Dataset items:
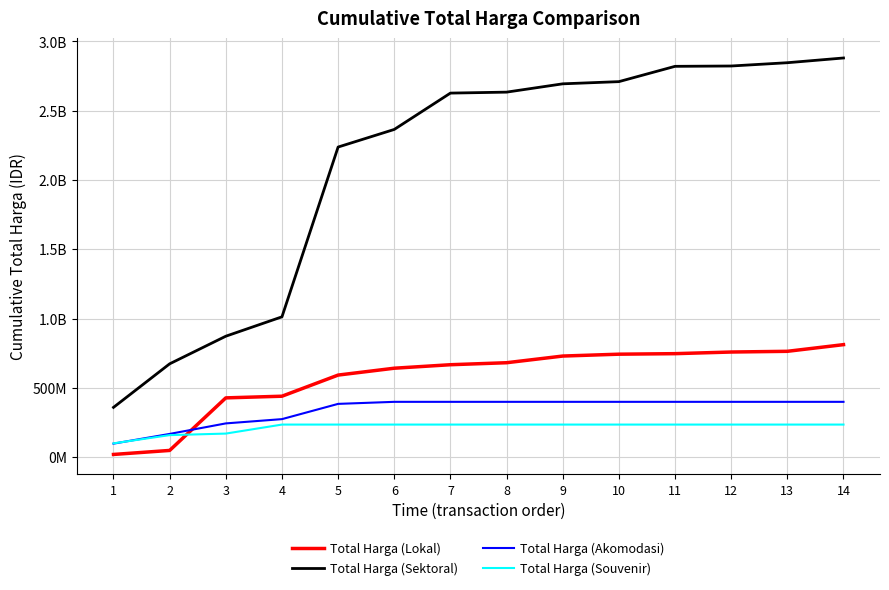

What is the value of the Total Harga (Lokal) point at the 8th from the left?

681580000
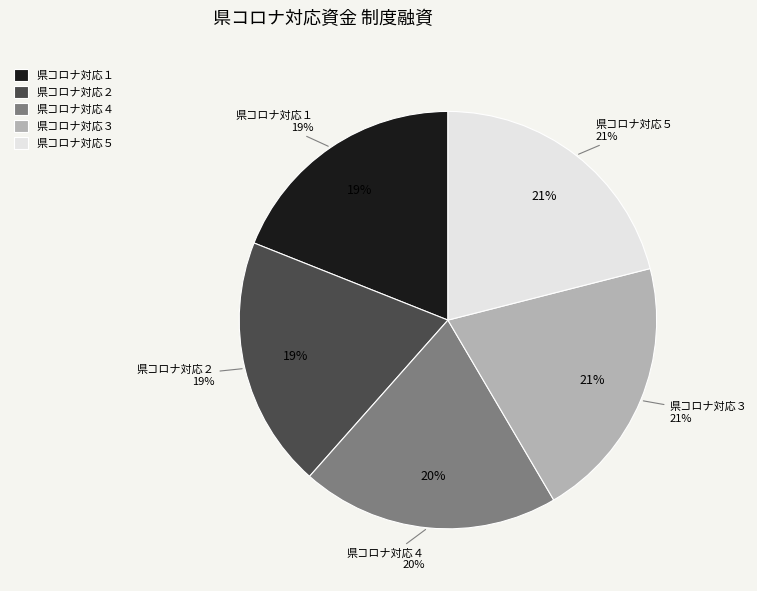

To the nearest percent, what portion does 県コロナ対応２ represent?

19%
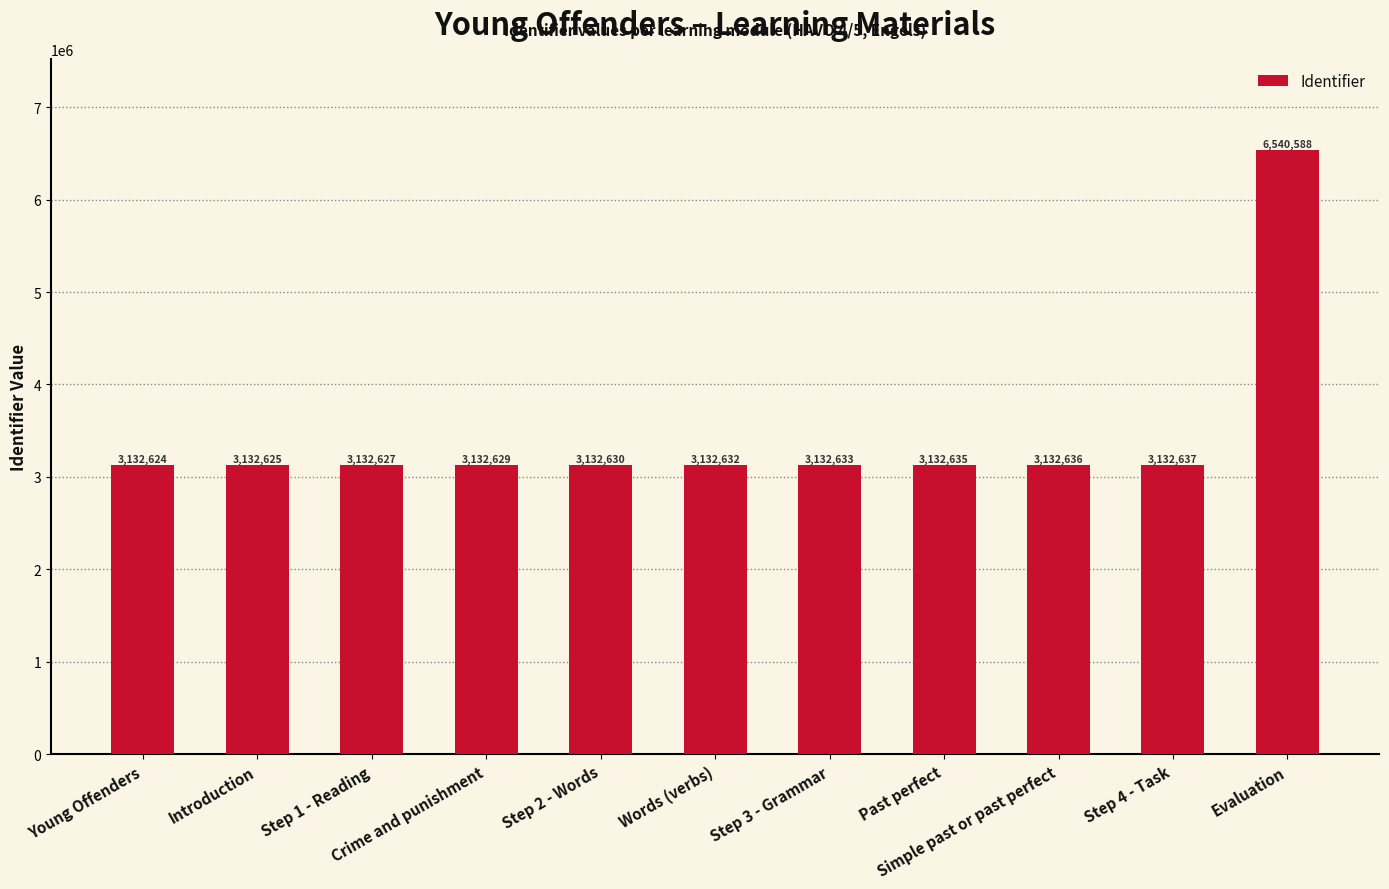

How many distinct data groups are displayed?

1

[The problem]
Pick out every line in the listing that contains the word "value" and copy each one word for word.

[Worked solution]
What is the value of the Total Harga (Lokal) point at the 8th from the left?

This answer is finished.